### Exercise aim
Across the data below, state how many lines hold "League", and reply with nothing but that number.

==== Data for analysis

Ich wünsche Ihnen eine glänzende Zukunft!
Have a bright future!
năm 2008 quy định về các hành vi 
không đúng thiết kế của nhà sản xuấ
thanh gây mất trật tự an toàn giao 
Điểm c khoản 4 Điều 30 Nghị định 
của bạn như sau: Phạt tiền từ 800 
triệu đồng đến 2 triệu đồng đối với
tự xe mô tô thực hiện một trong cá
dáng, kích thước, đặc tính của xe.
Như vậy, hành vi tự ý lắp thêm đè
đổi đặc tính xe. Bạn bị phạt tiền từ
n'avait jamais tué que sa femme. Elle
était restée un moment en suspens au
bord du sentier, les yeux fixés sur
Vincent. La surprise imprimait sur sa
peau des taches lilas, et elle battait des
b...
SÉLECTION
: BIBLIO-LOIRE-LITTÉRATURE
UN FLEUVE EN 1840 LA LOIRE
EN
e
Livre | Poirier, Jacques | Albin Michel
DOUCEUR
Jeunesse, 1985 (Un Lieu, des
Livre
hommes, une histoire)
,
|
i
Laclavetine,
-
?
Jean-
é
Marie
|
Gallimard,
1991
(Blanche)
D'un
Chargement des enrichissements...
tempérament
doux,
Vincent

========
==== Data for analysis

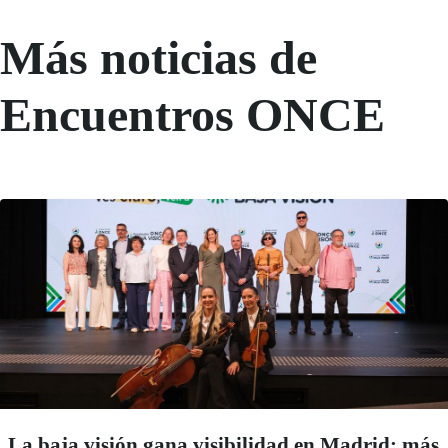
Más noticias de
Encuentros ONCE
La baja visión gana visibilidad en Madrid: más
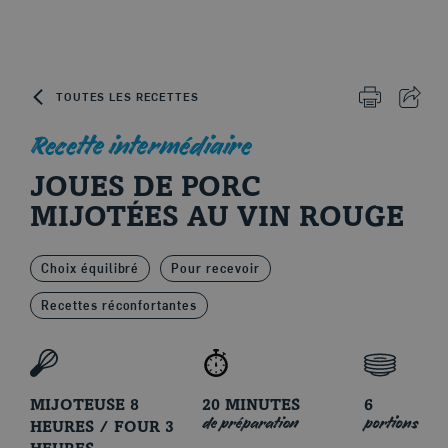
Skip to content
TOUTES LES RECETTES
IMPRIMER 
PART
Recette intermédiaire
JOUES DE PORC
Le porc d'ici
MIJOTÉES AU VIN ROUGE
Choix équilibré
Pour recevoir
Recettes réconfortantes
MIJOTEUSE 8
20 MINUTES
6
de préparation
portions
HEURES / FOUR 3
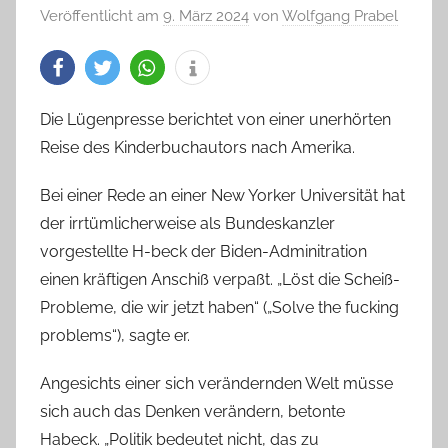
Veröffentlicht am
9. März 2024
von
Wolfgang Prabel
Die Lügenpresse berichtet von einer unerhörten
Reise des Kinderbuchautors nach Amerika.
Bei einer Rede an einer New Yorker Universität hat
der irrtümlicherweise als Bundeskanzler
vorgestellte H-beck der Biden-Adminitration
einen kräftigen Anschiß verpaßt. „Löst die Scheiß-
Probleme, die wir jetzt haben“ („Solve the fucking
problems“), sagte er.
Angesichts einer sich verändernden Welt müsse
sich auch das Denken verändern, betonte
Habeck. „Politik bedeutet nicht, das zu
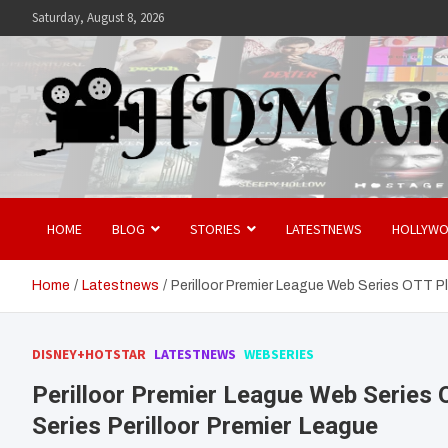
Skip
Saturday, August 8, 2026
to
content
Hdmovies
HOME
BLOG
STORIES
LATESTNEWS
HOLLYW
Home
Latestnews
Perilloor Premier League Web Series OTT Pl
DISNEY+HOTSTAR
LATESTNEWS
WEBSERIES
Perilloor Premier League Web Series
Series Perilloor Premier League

========
==== Data for analysis

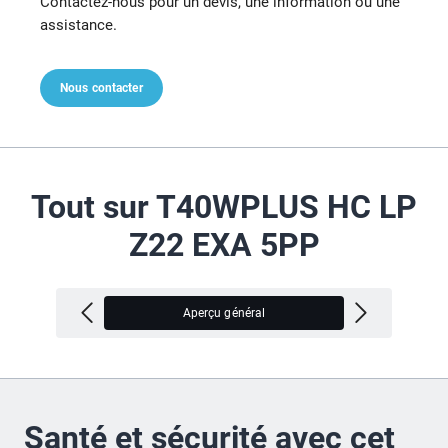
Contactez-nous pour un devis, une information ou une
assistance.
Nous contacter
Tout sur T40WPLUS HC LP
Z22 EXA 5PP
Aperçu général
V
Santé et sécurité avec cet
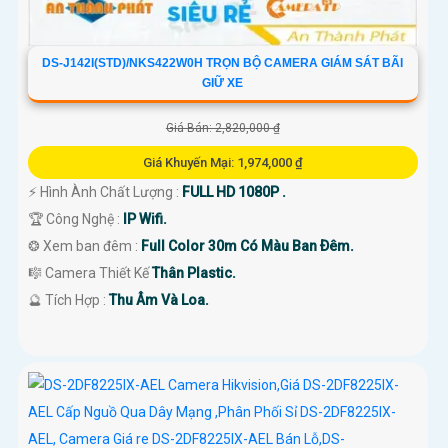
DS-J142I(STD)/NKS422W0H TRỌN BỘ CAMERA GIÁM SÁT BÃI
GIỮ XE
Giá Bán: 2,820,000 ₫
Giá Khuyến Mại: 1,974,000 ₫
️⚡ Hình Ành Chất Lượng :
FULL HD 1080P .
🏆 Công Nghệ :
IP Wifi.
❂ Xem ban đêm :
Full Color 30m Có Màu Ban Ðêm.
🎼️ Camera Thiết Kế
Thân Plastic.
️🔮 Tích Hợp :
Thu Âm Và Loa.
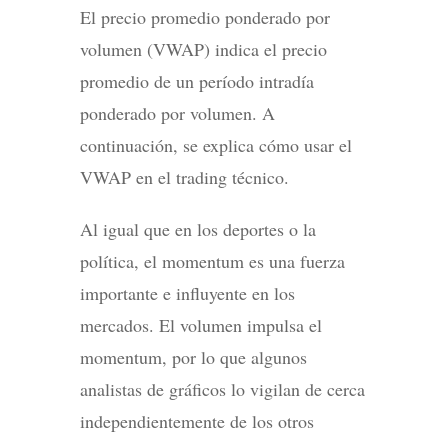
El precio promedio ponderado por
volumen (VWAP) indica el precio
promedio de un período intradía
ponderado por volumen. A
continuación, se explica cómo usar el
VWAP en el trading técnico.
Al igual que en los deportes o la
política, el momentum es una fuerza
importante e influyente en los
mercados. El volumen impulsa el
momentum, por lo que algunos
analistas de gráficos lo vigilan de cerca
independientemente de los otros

========

### The completed task
3